SOURCE EXTRACT –
┄┄┄┄┄┄┄┄┄┄

It's a criminal and stupid practice. As an extreme example, it's not unreasonable to suggest that the persecution the Jews have faced over the centuries has largely been because they kept themselves to themselves, worked hard, looked after their own, and became financially successful. These undoubted virtues made them objects of envy and then of hatred. If they'd allowed themselves to integrate more into the society around them these good, kind people might have been less well-off but there would probably have been no Final Solution.
 
In very recent years we have learned that some ethnic minorities are not good, kind people at all: some that come from primitive and tribal societies, often overlaid with a perverted form of Middle Eastern religion, can be violent, vicious towards women, cruel to children and utterly determined to damage any society but their own. To actually encourage them to remain separate when there is even the slightest chance of absorbing them, is downright suicidal.
 
However, although we'd always recommend encouraging immigrants to adapt to the indigenous society, it IS possible to take the principle of absorption too far, as one Indian couple living in Norway recently found.
 
This is an article by Swapan Dasgupta from the Asian Age website ...
 

 
The establishment of an all-embracing “nanny state” has been a cause of concern to many sensible, right-thinking citizens of the European Union (EU). In Britain, to cite just one example, there is anger and exasperation over the way apprehended illegal immigrants have been able to avert deportation by falling back on the EU’s human rights legislation. The so-called right to family life has been successfully used by those who have broken the law to prevent constituent nations from acting against them. So absurd is the situation that illegal immigrants were even able to cite the ownership of a cat and membership of a local cricket team to earn for themselves the right to stay in a country where they had overstayed their welcome.
 
It is against this bizarre backdrop of an over-regulated state, replete with gratuitous codification of daily life, that we must view the strange case of Anurup and Sagarika Bhattacharya, Indian citizens resident in the Norwegian town of Stavenger.
 
In May 2011, the child welfare department of the town took the couple’s two children, a son aged two and a daughter then barely five months old into custodial care. The Bhattacharyas were accused of dereliction of parental responsibilities.
 
What were the faults of the Bhattacharyas, a normal middle-class couple with the husband working as a geo-scientist with Halliburton, a well-known US company? In the courts where the case was heard, the account of parental negligence was provided. These included the absence of separate rooms for the children, the lack of appropriate toys, the absence of a separate diaper changing table and the fact that the son slept in the same bed as the parents and was fed by hand — which allegedly amounted to “force feeding”.
 
The mother was also guilty of breast feeding the daughter in an unsuitable way. According to a report in an Indian newspaper, filed from Oslo, the authorities argued in court “that when the mother breast-fed the infant, she put her on her lap without holding her, holding the head against the breast but not close to her body”. Taken together with the fact that the mother had admitted to once slapping her son — a prohibited act under Norwegian law — the Child Welfare Service concluded that the mother failed to look after the children’s emotional needs. The larger interests of the children, it felt, were better served by placing them in foster homes.

┄┄┄┄┄┄┄┄┄┄

DATASET ROWS –
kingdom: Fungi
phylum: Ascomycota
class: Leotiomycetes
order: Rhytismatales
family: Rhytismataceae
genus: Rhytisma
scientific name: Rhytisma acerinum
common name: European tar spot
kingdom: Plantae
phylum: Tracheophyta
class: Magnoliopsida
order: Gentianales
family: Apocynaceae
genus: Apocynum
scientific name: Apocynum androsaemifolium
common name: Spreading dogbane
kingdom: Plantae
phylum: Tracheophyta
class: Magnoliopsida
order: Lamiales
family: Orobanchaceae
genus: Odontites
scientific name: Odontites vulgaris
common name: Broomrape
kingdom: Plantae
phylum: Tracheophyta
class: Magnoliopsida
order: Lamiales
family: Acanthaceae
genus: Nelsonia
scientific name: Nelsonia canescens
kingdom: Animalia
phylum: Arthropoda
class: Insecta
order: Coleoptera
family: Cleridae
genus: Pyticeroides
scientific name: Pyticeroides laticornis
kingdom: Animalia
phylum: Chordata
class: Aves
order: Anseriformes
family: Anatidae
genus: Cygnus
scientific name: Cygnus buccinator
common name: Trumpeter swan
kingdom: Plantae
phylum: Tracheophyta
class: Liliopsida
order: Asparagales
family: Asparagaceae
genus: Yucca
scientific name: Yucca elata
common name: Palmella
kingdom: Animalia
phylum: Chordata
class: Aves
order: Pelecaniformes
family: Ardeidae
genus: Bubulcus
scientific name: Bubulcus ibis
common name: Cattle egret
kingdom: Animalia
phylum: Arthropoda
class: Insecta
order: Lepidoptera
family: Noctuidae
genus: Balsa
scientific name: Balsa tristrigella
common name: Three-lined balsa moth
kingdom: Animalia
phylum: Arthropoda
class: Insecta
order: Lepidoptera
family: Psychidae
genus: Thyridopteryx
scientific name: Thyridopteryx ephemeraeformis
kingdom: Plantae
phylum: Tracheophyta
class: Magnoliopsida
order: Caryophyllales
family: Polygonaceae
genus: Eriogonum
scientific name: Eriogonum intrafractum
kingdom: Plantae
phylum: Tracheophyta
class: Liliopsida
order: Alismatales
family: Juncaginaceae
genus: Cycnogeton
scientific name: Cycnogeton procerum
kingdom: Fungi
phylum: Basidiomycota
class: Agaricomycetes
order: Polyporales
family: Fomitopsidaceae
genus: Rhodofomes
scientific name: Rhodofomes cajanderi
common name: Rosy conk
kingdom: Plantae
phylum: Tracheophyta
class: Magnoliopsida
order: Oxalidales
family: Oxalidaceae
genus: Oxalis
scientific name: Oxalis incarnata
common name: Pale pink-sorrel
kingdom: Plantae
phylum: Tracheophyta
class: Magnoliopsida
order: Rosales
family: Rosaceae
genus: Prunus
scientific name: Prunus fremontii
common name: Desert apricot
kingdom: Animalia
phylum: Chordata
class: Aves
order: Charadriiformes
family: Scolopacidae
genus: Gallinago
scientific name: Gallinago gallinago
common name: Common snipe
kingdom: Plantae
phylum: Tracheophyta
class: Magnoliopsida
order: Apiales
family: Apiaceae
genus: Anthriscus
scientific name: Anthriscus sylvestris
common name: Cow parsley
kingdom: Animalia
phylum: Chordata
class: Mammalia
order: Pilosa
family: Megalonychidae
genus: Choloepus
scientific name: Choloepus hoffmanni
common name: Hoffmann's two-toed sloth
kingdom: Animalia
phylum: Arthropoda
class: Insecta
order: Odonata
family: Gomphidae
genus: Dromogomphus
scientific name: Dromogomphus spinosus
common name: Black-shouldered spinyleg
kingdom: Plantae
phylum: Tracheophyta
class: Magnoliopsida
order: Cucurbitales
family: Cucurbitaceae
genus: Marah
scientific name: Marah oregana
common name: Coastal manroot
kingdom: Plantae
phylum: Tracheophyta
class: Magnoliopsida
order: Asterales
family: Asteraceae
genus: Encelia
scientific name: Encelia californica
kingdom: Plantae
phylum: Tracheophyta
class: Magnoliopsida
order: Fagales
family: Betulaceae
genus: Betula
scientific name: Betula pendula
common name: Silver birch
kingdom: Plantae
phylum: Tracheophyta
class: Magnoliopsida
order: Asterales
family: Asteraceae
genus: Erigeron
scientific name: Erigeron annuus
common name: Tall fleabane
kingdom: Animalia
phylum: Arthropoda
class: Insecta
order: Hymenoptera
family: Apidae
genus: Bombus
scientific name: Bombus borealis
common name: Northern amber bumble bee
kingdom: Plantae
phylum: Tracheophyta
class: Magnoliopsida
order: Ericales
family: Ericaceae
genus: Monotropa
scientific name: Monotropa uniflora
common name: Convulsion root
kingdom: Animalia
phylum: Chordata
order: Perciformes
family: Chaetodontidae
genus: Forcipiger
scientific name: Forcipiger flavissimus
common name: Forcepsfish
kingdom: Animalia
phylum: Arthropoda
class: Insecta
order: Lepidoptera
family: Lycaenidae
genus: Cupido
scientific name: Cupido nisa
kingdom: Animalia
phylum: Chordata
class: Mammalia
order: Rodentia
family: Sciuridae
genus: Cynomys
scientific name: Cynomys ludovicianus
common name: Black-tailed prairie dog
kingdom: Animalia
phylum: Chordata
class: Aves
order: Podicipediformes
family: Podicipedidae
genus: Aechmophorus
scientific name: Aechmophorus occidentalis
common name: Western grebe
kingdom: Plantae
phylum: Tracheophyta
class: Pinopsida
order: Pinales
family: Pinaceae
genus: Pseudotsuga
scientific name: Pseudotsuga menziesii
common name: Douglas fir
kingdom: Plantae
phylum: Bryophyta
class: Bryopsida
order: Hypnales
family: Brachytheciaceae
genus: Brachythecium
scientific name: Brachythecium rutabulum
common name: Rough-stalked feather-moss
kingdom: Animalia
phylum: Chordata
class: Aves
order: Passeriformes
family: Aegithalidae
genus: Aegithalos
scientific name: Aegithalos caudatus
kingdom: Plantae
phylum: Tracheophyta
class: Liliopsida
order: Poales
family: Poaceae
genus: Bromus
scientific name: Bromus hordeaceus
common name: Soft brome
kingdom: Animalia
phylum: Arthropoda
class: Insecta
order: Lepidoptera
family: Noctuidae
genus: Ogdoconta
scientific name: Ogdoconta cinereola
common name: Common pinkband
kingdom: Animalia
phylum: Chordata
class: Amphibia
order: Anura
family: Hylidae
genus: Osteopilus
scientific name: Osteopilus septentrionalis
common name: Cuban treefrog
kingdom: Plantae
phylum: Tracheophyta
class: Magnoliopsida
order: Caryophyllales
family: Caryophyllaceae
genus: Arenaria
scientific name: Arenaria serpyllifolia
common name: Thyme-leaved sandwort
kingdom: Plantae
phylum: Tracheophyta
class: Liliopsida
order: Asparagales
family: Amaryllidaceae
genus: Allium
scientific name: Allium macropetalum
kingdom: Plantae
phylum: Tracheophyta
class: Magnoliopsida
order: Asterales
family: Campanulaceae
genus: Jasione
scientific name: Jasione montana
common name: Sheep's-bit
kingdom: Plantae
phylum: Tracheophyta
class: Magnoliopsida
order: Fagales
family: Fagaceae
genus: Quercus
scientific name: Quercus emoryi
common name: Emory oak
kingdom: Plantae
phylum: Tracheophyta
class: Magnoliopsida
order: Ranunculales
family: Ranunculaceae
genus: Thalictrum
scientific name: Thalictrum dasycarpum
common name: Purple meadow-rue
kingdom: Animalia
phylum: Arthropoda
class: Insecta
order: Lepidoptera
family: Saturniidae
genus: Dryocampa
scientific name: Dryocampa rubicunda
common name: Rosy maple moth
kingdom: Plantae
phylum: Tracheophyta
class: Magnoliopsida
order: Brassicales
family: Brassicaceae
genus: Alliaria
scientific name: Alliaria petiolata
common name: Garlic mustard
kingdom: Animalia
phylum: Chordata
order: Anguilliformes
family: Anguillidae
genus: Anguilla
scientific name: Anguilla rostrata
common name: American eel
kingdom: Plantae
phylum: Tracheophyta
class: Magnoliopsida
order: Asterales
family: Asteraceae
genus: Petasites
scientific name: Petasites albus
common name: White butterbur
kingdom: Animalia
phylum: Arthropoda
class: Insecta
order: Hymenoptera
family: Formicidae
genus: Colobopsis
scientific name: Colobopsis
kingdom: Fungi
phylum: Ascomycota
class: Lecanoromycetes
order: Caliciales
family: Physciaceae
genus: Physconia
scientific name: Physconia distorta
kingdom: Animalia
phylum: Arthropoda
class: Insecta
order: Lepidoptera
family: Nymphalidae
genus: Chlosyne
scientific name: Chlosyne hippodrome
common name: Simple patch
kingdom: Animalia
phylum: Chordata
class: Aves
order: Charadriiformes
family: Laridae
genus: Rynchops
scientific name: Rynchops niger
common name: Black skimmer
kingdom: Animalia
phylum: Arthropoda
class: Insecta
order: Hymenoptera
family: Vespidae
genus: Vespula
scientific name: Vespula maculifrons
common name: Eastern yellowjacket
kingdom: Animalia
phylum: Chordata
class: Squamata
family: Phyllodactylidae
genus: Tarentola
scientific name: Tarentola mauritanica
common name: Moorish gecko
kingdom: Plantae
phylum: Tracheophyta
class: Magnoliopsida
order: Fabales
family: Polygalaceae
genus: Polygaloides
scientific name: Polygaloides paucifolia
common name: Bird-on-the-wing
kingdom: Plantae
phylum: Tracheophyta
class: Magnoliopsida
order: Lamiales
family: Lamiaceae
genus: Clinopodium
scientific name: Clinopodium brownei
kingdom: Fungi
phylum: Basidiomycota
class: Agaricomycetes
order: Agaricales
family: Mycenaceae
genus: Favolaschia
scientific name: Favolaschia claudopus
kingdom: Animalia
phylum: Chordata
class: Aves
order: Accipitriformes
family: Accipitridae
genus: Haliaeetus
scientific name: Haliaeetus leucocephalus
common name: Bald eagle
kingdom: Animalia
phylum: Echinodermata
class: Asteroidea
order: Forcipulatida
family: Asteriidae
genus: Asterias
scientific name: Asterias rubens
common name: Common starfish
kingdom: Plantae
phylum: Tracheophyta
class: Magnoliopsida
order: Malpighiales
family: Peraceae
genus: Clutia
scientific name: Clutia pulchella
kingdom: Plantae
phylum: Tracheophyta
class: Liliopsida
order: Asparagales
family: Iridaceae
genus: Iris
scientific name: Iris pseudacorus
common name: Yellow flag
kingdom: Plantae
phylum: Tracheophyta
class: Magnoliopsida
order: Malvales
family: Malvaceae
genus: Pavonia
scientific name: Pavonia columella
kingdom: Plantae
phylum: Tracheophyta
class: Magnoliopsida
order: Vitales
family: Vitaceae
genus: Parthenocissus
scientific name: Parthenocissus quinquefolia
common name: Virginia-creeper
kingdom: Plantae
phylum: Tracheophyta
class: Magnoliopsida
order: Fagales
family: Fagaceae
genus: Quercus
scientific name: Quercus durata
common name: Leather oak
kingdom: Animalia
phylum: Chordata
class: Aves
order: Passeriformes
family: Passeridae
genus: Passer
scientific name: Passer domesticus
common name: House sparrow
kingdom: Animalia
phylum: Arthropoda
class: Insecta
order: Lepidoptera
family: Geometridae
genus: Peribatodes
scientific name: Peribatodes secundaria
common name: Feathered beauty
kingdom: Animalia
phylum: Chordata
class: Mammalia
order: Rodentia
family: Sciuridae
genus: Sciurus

┄┄┄┄┄┄┄┄┄┄

GIVEN PROBLEM 1 –
Reproduce the Bhattacharya passage between "It's a criminal" and "no Final Solution.", inclusive.
GIVEN PROBLEM 2 –
In the Bhattacharya passage, the sentence beginning "These included" lists the points of parental negligence. Name each of those points.

TASK OUTPUT 1 –
It's a criminal and stupid practice. As an extreme example, it's not unreasonable to suggest that the persecution the Jews have faced over the centuries has largely been because they kept themselves to themselves, worked hard, looked after their own, and became financially successful. These undoubted virtues made them objects of envy and then of hatred. If they'd allowed themselves to integrate more into the society around them these good, kind people might have been less well-off but there would probably have been no Final Solution.

TASK OUTPUT 2 –
- The absence of separate rooms for the children
- The lack of appropriate toys
- The absence of a separate diaper changing table
- The son sleeping in the same bed as the parents
- The son being fed by hand, which allegedly amounted to "force feeding"